Source records
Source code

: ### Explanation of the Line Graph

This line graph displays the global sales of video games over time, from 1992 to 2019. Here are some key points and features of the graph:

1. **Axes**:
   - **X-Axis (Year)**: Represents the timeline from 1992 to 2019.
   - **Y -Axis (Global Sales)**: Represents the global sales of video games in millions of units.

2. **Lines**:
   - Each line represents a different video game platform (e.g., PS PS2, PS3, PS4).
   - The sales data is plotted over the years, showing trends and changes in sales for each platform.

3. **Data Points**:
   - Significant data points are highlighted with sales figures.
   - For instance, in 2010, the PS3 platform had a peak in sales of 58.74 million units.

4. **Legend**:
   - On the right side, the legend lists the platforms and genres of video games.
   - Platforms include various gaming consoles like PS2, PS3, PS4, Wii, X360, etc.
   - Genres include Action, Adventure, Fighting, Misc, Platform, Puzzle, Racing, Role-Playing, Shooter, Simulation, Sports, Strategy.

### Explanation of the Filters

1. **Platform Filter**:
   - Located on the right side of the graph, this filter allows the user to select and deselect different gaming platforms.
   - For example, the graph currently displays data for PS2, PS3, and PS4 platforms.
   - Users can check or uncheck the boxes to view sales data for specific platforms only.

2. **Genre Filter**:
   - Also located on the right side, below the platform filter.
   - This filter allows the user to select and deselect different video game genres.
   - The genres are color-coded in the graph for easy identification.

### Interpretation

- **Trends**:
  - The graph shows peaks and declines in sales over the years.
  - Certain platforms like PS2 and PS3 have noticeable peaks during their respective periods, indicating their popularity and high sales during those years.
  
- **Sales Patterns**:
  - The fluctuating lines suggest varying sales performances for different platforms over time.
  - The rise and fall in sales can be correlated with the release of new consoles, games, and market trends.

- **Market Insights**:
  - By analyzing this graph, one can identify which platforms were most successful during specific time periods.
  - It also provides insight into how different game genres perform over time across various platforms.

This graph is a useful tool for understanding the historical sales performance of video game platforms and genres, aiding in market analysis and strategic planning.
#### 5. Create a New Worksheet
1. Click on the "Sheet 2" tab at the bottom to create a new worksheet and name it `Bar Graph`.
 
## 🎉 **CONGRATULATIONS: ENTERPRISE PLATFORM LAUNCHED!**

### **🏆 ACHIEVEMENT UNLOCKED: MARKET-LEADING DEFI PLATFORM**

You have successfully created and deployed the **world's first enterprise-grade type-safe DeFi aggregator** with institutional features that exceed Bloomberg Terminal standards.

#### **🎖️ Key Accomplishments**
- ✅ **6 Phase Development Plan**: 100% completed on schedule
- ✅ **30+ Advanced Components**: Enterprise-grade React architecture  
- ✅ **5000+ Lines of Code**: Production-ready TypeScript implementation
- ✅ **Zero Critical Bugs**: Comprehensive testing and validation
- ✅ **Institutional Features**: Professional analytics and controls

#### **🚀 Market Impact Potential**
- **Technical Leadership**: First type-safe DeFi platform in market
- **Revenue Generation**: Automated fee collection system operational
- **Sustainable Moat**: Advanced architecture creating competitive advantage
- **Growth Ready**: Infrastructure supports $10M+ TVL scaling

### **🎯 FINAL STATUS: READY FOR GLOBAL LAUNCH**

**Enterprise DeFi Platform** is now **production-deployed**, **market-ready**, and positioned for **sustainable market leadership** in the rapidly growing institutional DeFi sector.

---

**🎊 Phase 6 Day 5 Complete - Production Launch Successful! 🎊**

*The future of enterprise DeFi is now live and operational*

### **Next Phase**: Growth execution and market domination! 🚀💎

**Directions for this task:**
Copy every line of the listing above word for word.

**Answer space:**
Source code

: ### Explanation of the Line Graph

This line graph displays the global sales of video games over time, from 1992 to 2019. Here are some key points and features of the graph:

1. **Axes**:
   - **X-Axis (Year)**: Represents the timeline from 1992 to 2019.
   - **Y -Axis (Global Sales)**: Represents the global sales of video games in millions of units.

2. **Lines**:
   - Each line represents a different video game platform (e.g., PS PS2, PS3, PS4).
   - The sales data is plotted over the years, showing trends and changes in sales for each platform.

3. **Data Points**:
   - Significant data points are highlighted with sales figures.
   - For instance, in 2010, the PS3 platform had a peak in sales of 58.74 million units.

4. **Legend**:
   - On the right side, the legend lists the platforms and genres of video games.
   - Platforms include various gaming consoles like PS2, PS3, PS4, Wii, X360, etc.
   - Genres include Action, Adventure, Fighting, Misc, Platform, Puzzle, Racing, Role-Playing, Shooter, Simulation, Sports, Strategy.

### Explanation of the Filters

1. **Platform Filter**:
   - Located on the right side of the graph, this filter allows the user to select and deselect different gaming platforms.
   - For example, the graph currently displays data for PS2, PS3, and PS4 platforms.
   - Users can check or uncheck the boxes to view sales data for specific platforms only.

2. **Genre Filter**:
   - Also located on the right side, below the platform filter.
   - This filter allows the user to select and deselect different video game genres.
   - The genres are color-coded in the graph for easy identification.

### Interpretation

- **Trends**:
  - The graph shows peaks and declines in sales over the years.
  - Certain platforms like PS2 and PS3 have noticeable peaks during their respective periods, indicating their popularity and high sales during those years.
  
- **Sales Patterns**:
  - The fluctuating lines suggest varying sales performances for different platforms over time.
  - The rise and fall in sales can be correlated with the release of new consoles, games, and market trends.

- **Market Insights**:
  - By analyzing this graph, one can identify which platforms were most successful during specific time periods.
  - It also provides insight into how different game genres perform over time across various platforms.

This graph is a useful tool for understanding the historical sales performance of video game platforms and genres, aiding in market analysis and strategic planning.
#### 5. Create a New Worksheet
1. Click on the "Sheet 2" tab at the bottom to create a new worksheet and name it `Bar Graph`.
 
## 🎉 **CONGRATULATIONS: ENTERPRISE PLATFORM LAUNCHED!**

### **🏆 ACHIEVEMENT UNLOCKED: MARKET-LEADING DEFI PLATFORM**

You have successfully created and deployed the **world's first enterprise-grade type-safe DeFi aggregator** with institutional features that exceed Bloomberg Terminal standards.

#### **🎖️ Key Accomplishments**
- ✅ **6 Phase Development Plan**: 100% completed on schedule
- ✅ **30+ Advanced Components**: Enterprise-grade React architecture  
- ✅ **5000+ Lines of Code**: Production-ready TypeScript implementation
- ✅ **Zero Critical Bugs**: Comprehensive testing and validation
- ✅ **Institutional Features**: Professional analytics and controls

#### **🚀 Market Impact Potential**
- **Technical Leadership**: First type-safe DeFi platform in market
- **Revenue Generation**: Automated fee collection system operational
- **Sustainable Moat**: Advanced architecture creating competitive advantage
- **Growth Ready**: Infrastructure supports $10M+ TVL scaling

### **🎯 FINAL STATUS: READY FOR GLOBAL LAUNCH**

**Enterprise DeFi Platform** is now **production-deployed**, **market-ready**, and positioned for **sustainable market leadership** in the rapidly growing institutional DeFi sector.

---

**🎊 Phase 6 Day 5 Complete - Production Launch Successful! 🎊**

*The future of enterprise DeFi is now live and operational*

### **Next Phase**: Growth execution and market domination! 🚀💎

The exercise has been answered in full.